Summers, who is also the former Secretary of the Treasury under President Bill Clinton, and the immediate past president of Harvard University, is the son of Wharton Business School (Trump’s alma mater) economists Robert Summers and Anita Arrow Summers. His uncles, Paul Samuelson and Kenneth Arrow, each won the Nobel Prize in Economics. Samuelson’s 1961 book Foundations of Economic Analysis became the dominant textbook for first -ear college study of economics for three decades. But Samuelson erroneously wrote that although the GDP of the Soviet Union was about half that of the United States, the Soviets would pass the U.S. in GDP as early as 1984 and no later than 1997, because in Samuelson’s two-dimensional “production possibility set” graphs, centrally planned economies maximize efficient resource use to grow faster.
Summers followed in the family business by earning a Ph.D. from Harvard and teaching economics for a decade. He became the Chief Economist at the World Bank from 1991 to 1993, just in time to experience the economic implosion of the centrally-planned, poverty-stricken Soviet Union, and then to help facilitate the economic centralization of the European Union.
Summers joined the Clinton administration in 1993, where he backed the North American Free Trade Agreement (NAFTA) and granting China “Most Favored Nation” status.

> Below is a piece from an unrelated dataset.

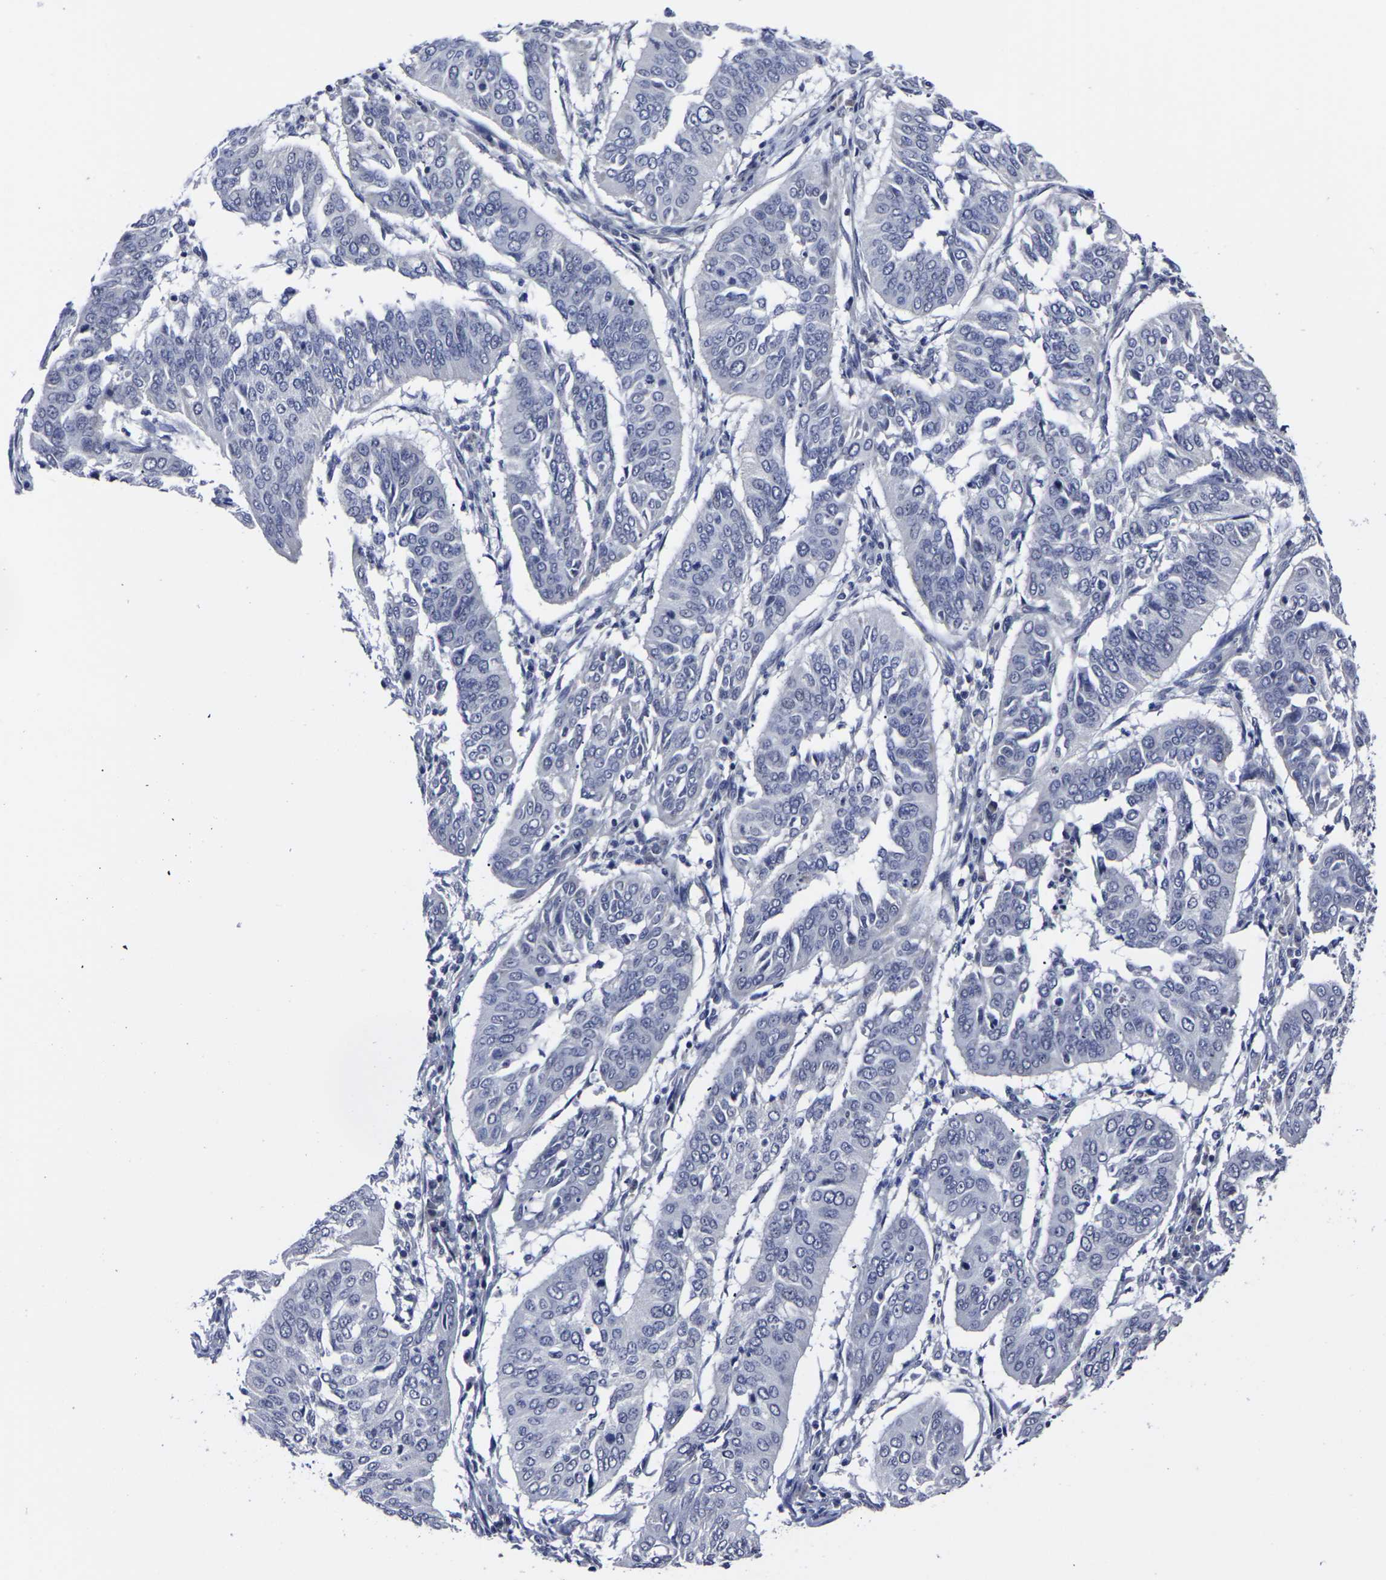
{"staining": {"intensity": "negative", "quantity": "none", "location": "none"}, "tissue": "cervical cancer", "cell_type": "Tumor cells", "image_type": "cancer", "snomed": [{"axis": "morphology", "description": "Normal tissue, NOS"}, {"axis": "morphology", "description": "Squamous cell carcinoma, NOS"}, {"axis": "topography", "description": "Cervix"}], "caption": "This is a histopathology image of IHC staining of cervical cancer (squamous cell carcinoma), which shows no positivity in tumor cells.", "gene": "MSANTD4", "patient": {"sex": "female", "age": 39}}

At Treasury, he was influential in promoting international financialization through the repeal of the Glass-Steagall Act prohibitions on taxpayer guaranteed commercial banks being directly involved in the lucrative securities industry.
Serving as president of Harvard from 2001 to 2005, Summers found himself in hot water for having the temerity to question the research of “democratic socialist” professor Cornel West; and then he was fired for considering that one reason there were so many more men than women in top science and engineering positions might have been a “different availability of aptitude at the high end” between the sexes.
Summers reinvented himself three years later in the Obama administration, where he oversaw the “weakest economic recovery since WW II.” Summers was a key decision-maker in designing the administration’s response to the Great Recession, which included “supporting every bailout of financial firms”; a “shovel-ready jobs” stimulus program; the Dodd-Frank regulations; and extending the U.S. balance sheet to stabilize the European monetary system.
It is “voodoo” to Summers that President Trump will have more power than when President Reagan sought to shrink government economic power by “starving the beast.” And thanks to former Democratic Sen. Harry Reid’s nuclear option blowing away the Senate filibuster rule, Trump likely will confirm all his appointees.
It should not be surprising that Summers feels like he and his allies are being sidelined as he watches Navarro and Ross sweep into the “dustbin of history” the economic centralization policies that Summers and his family championed over the last 75 years.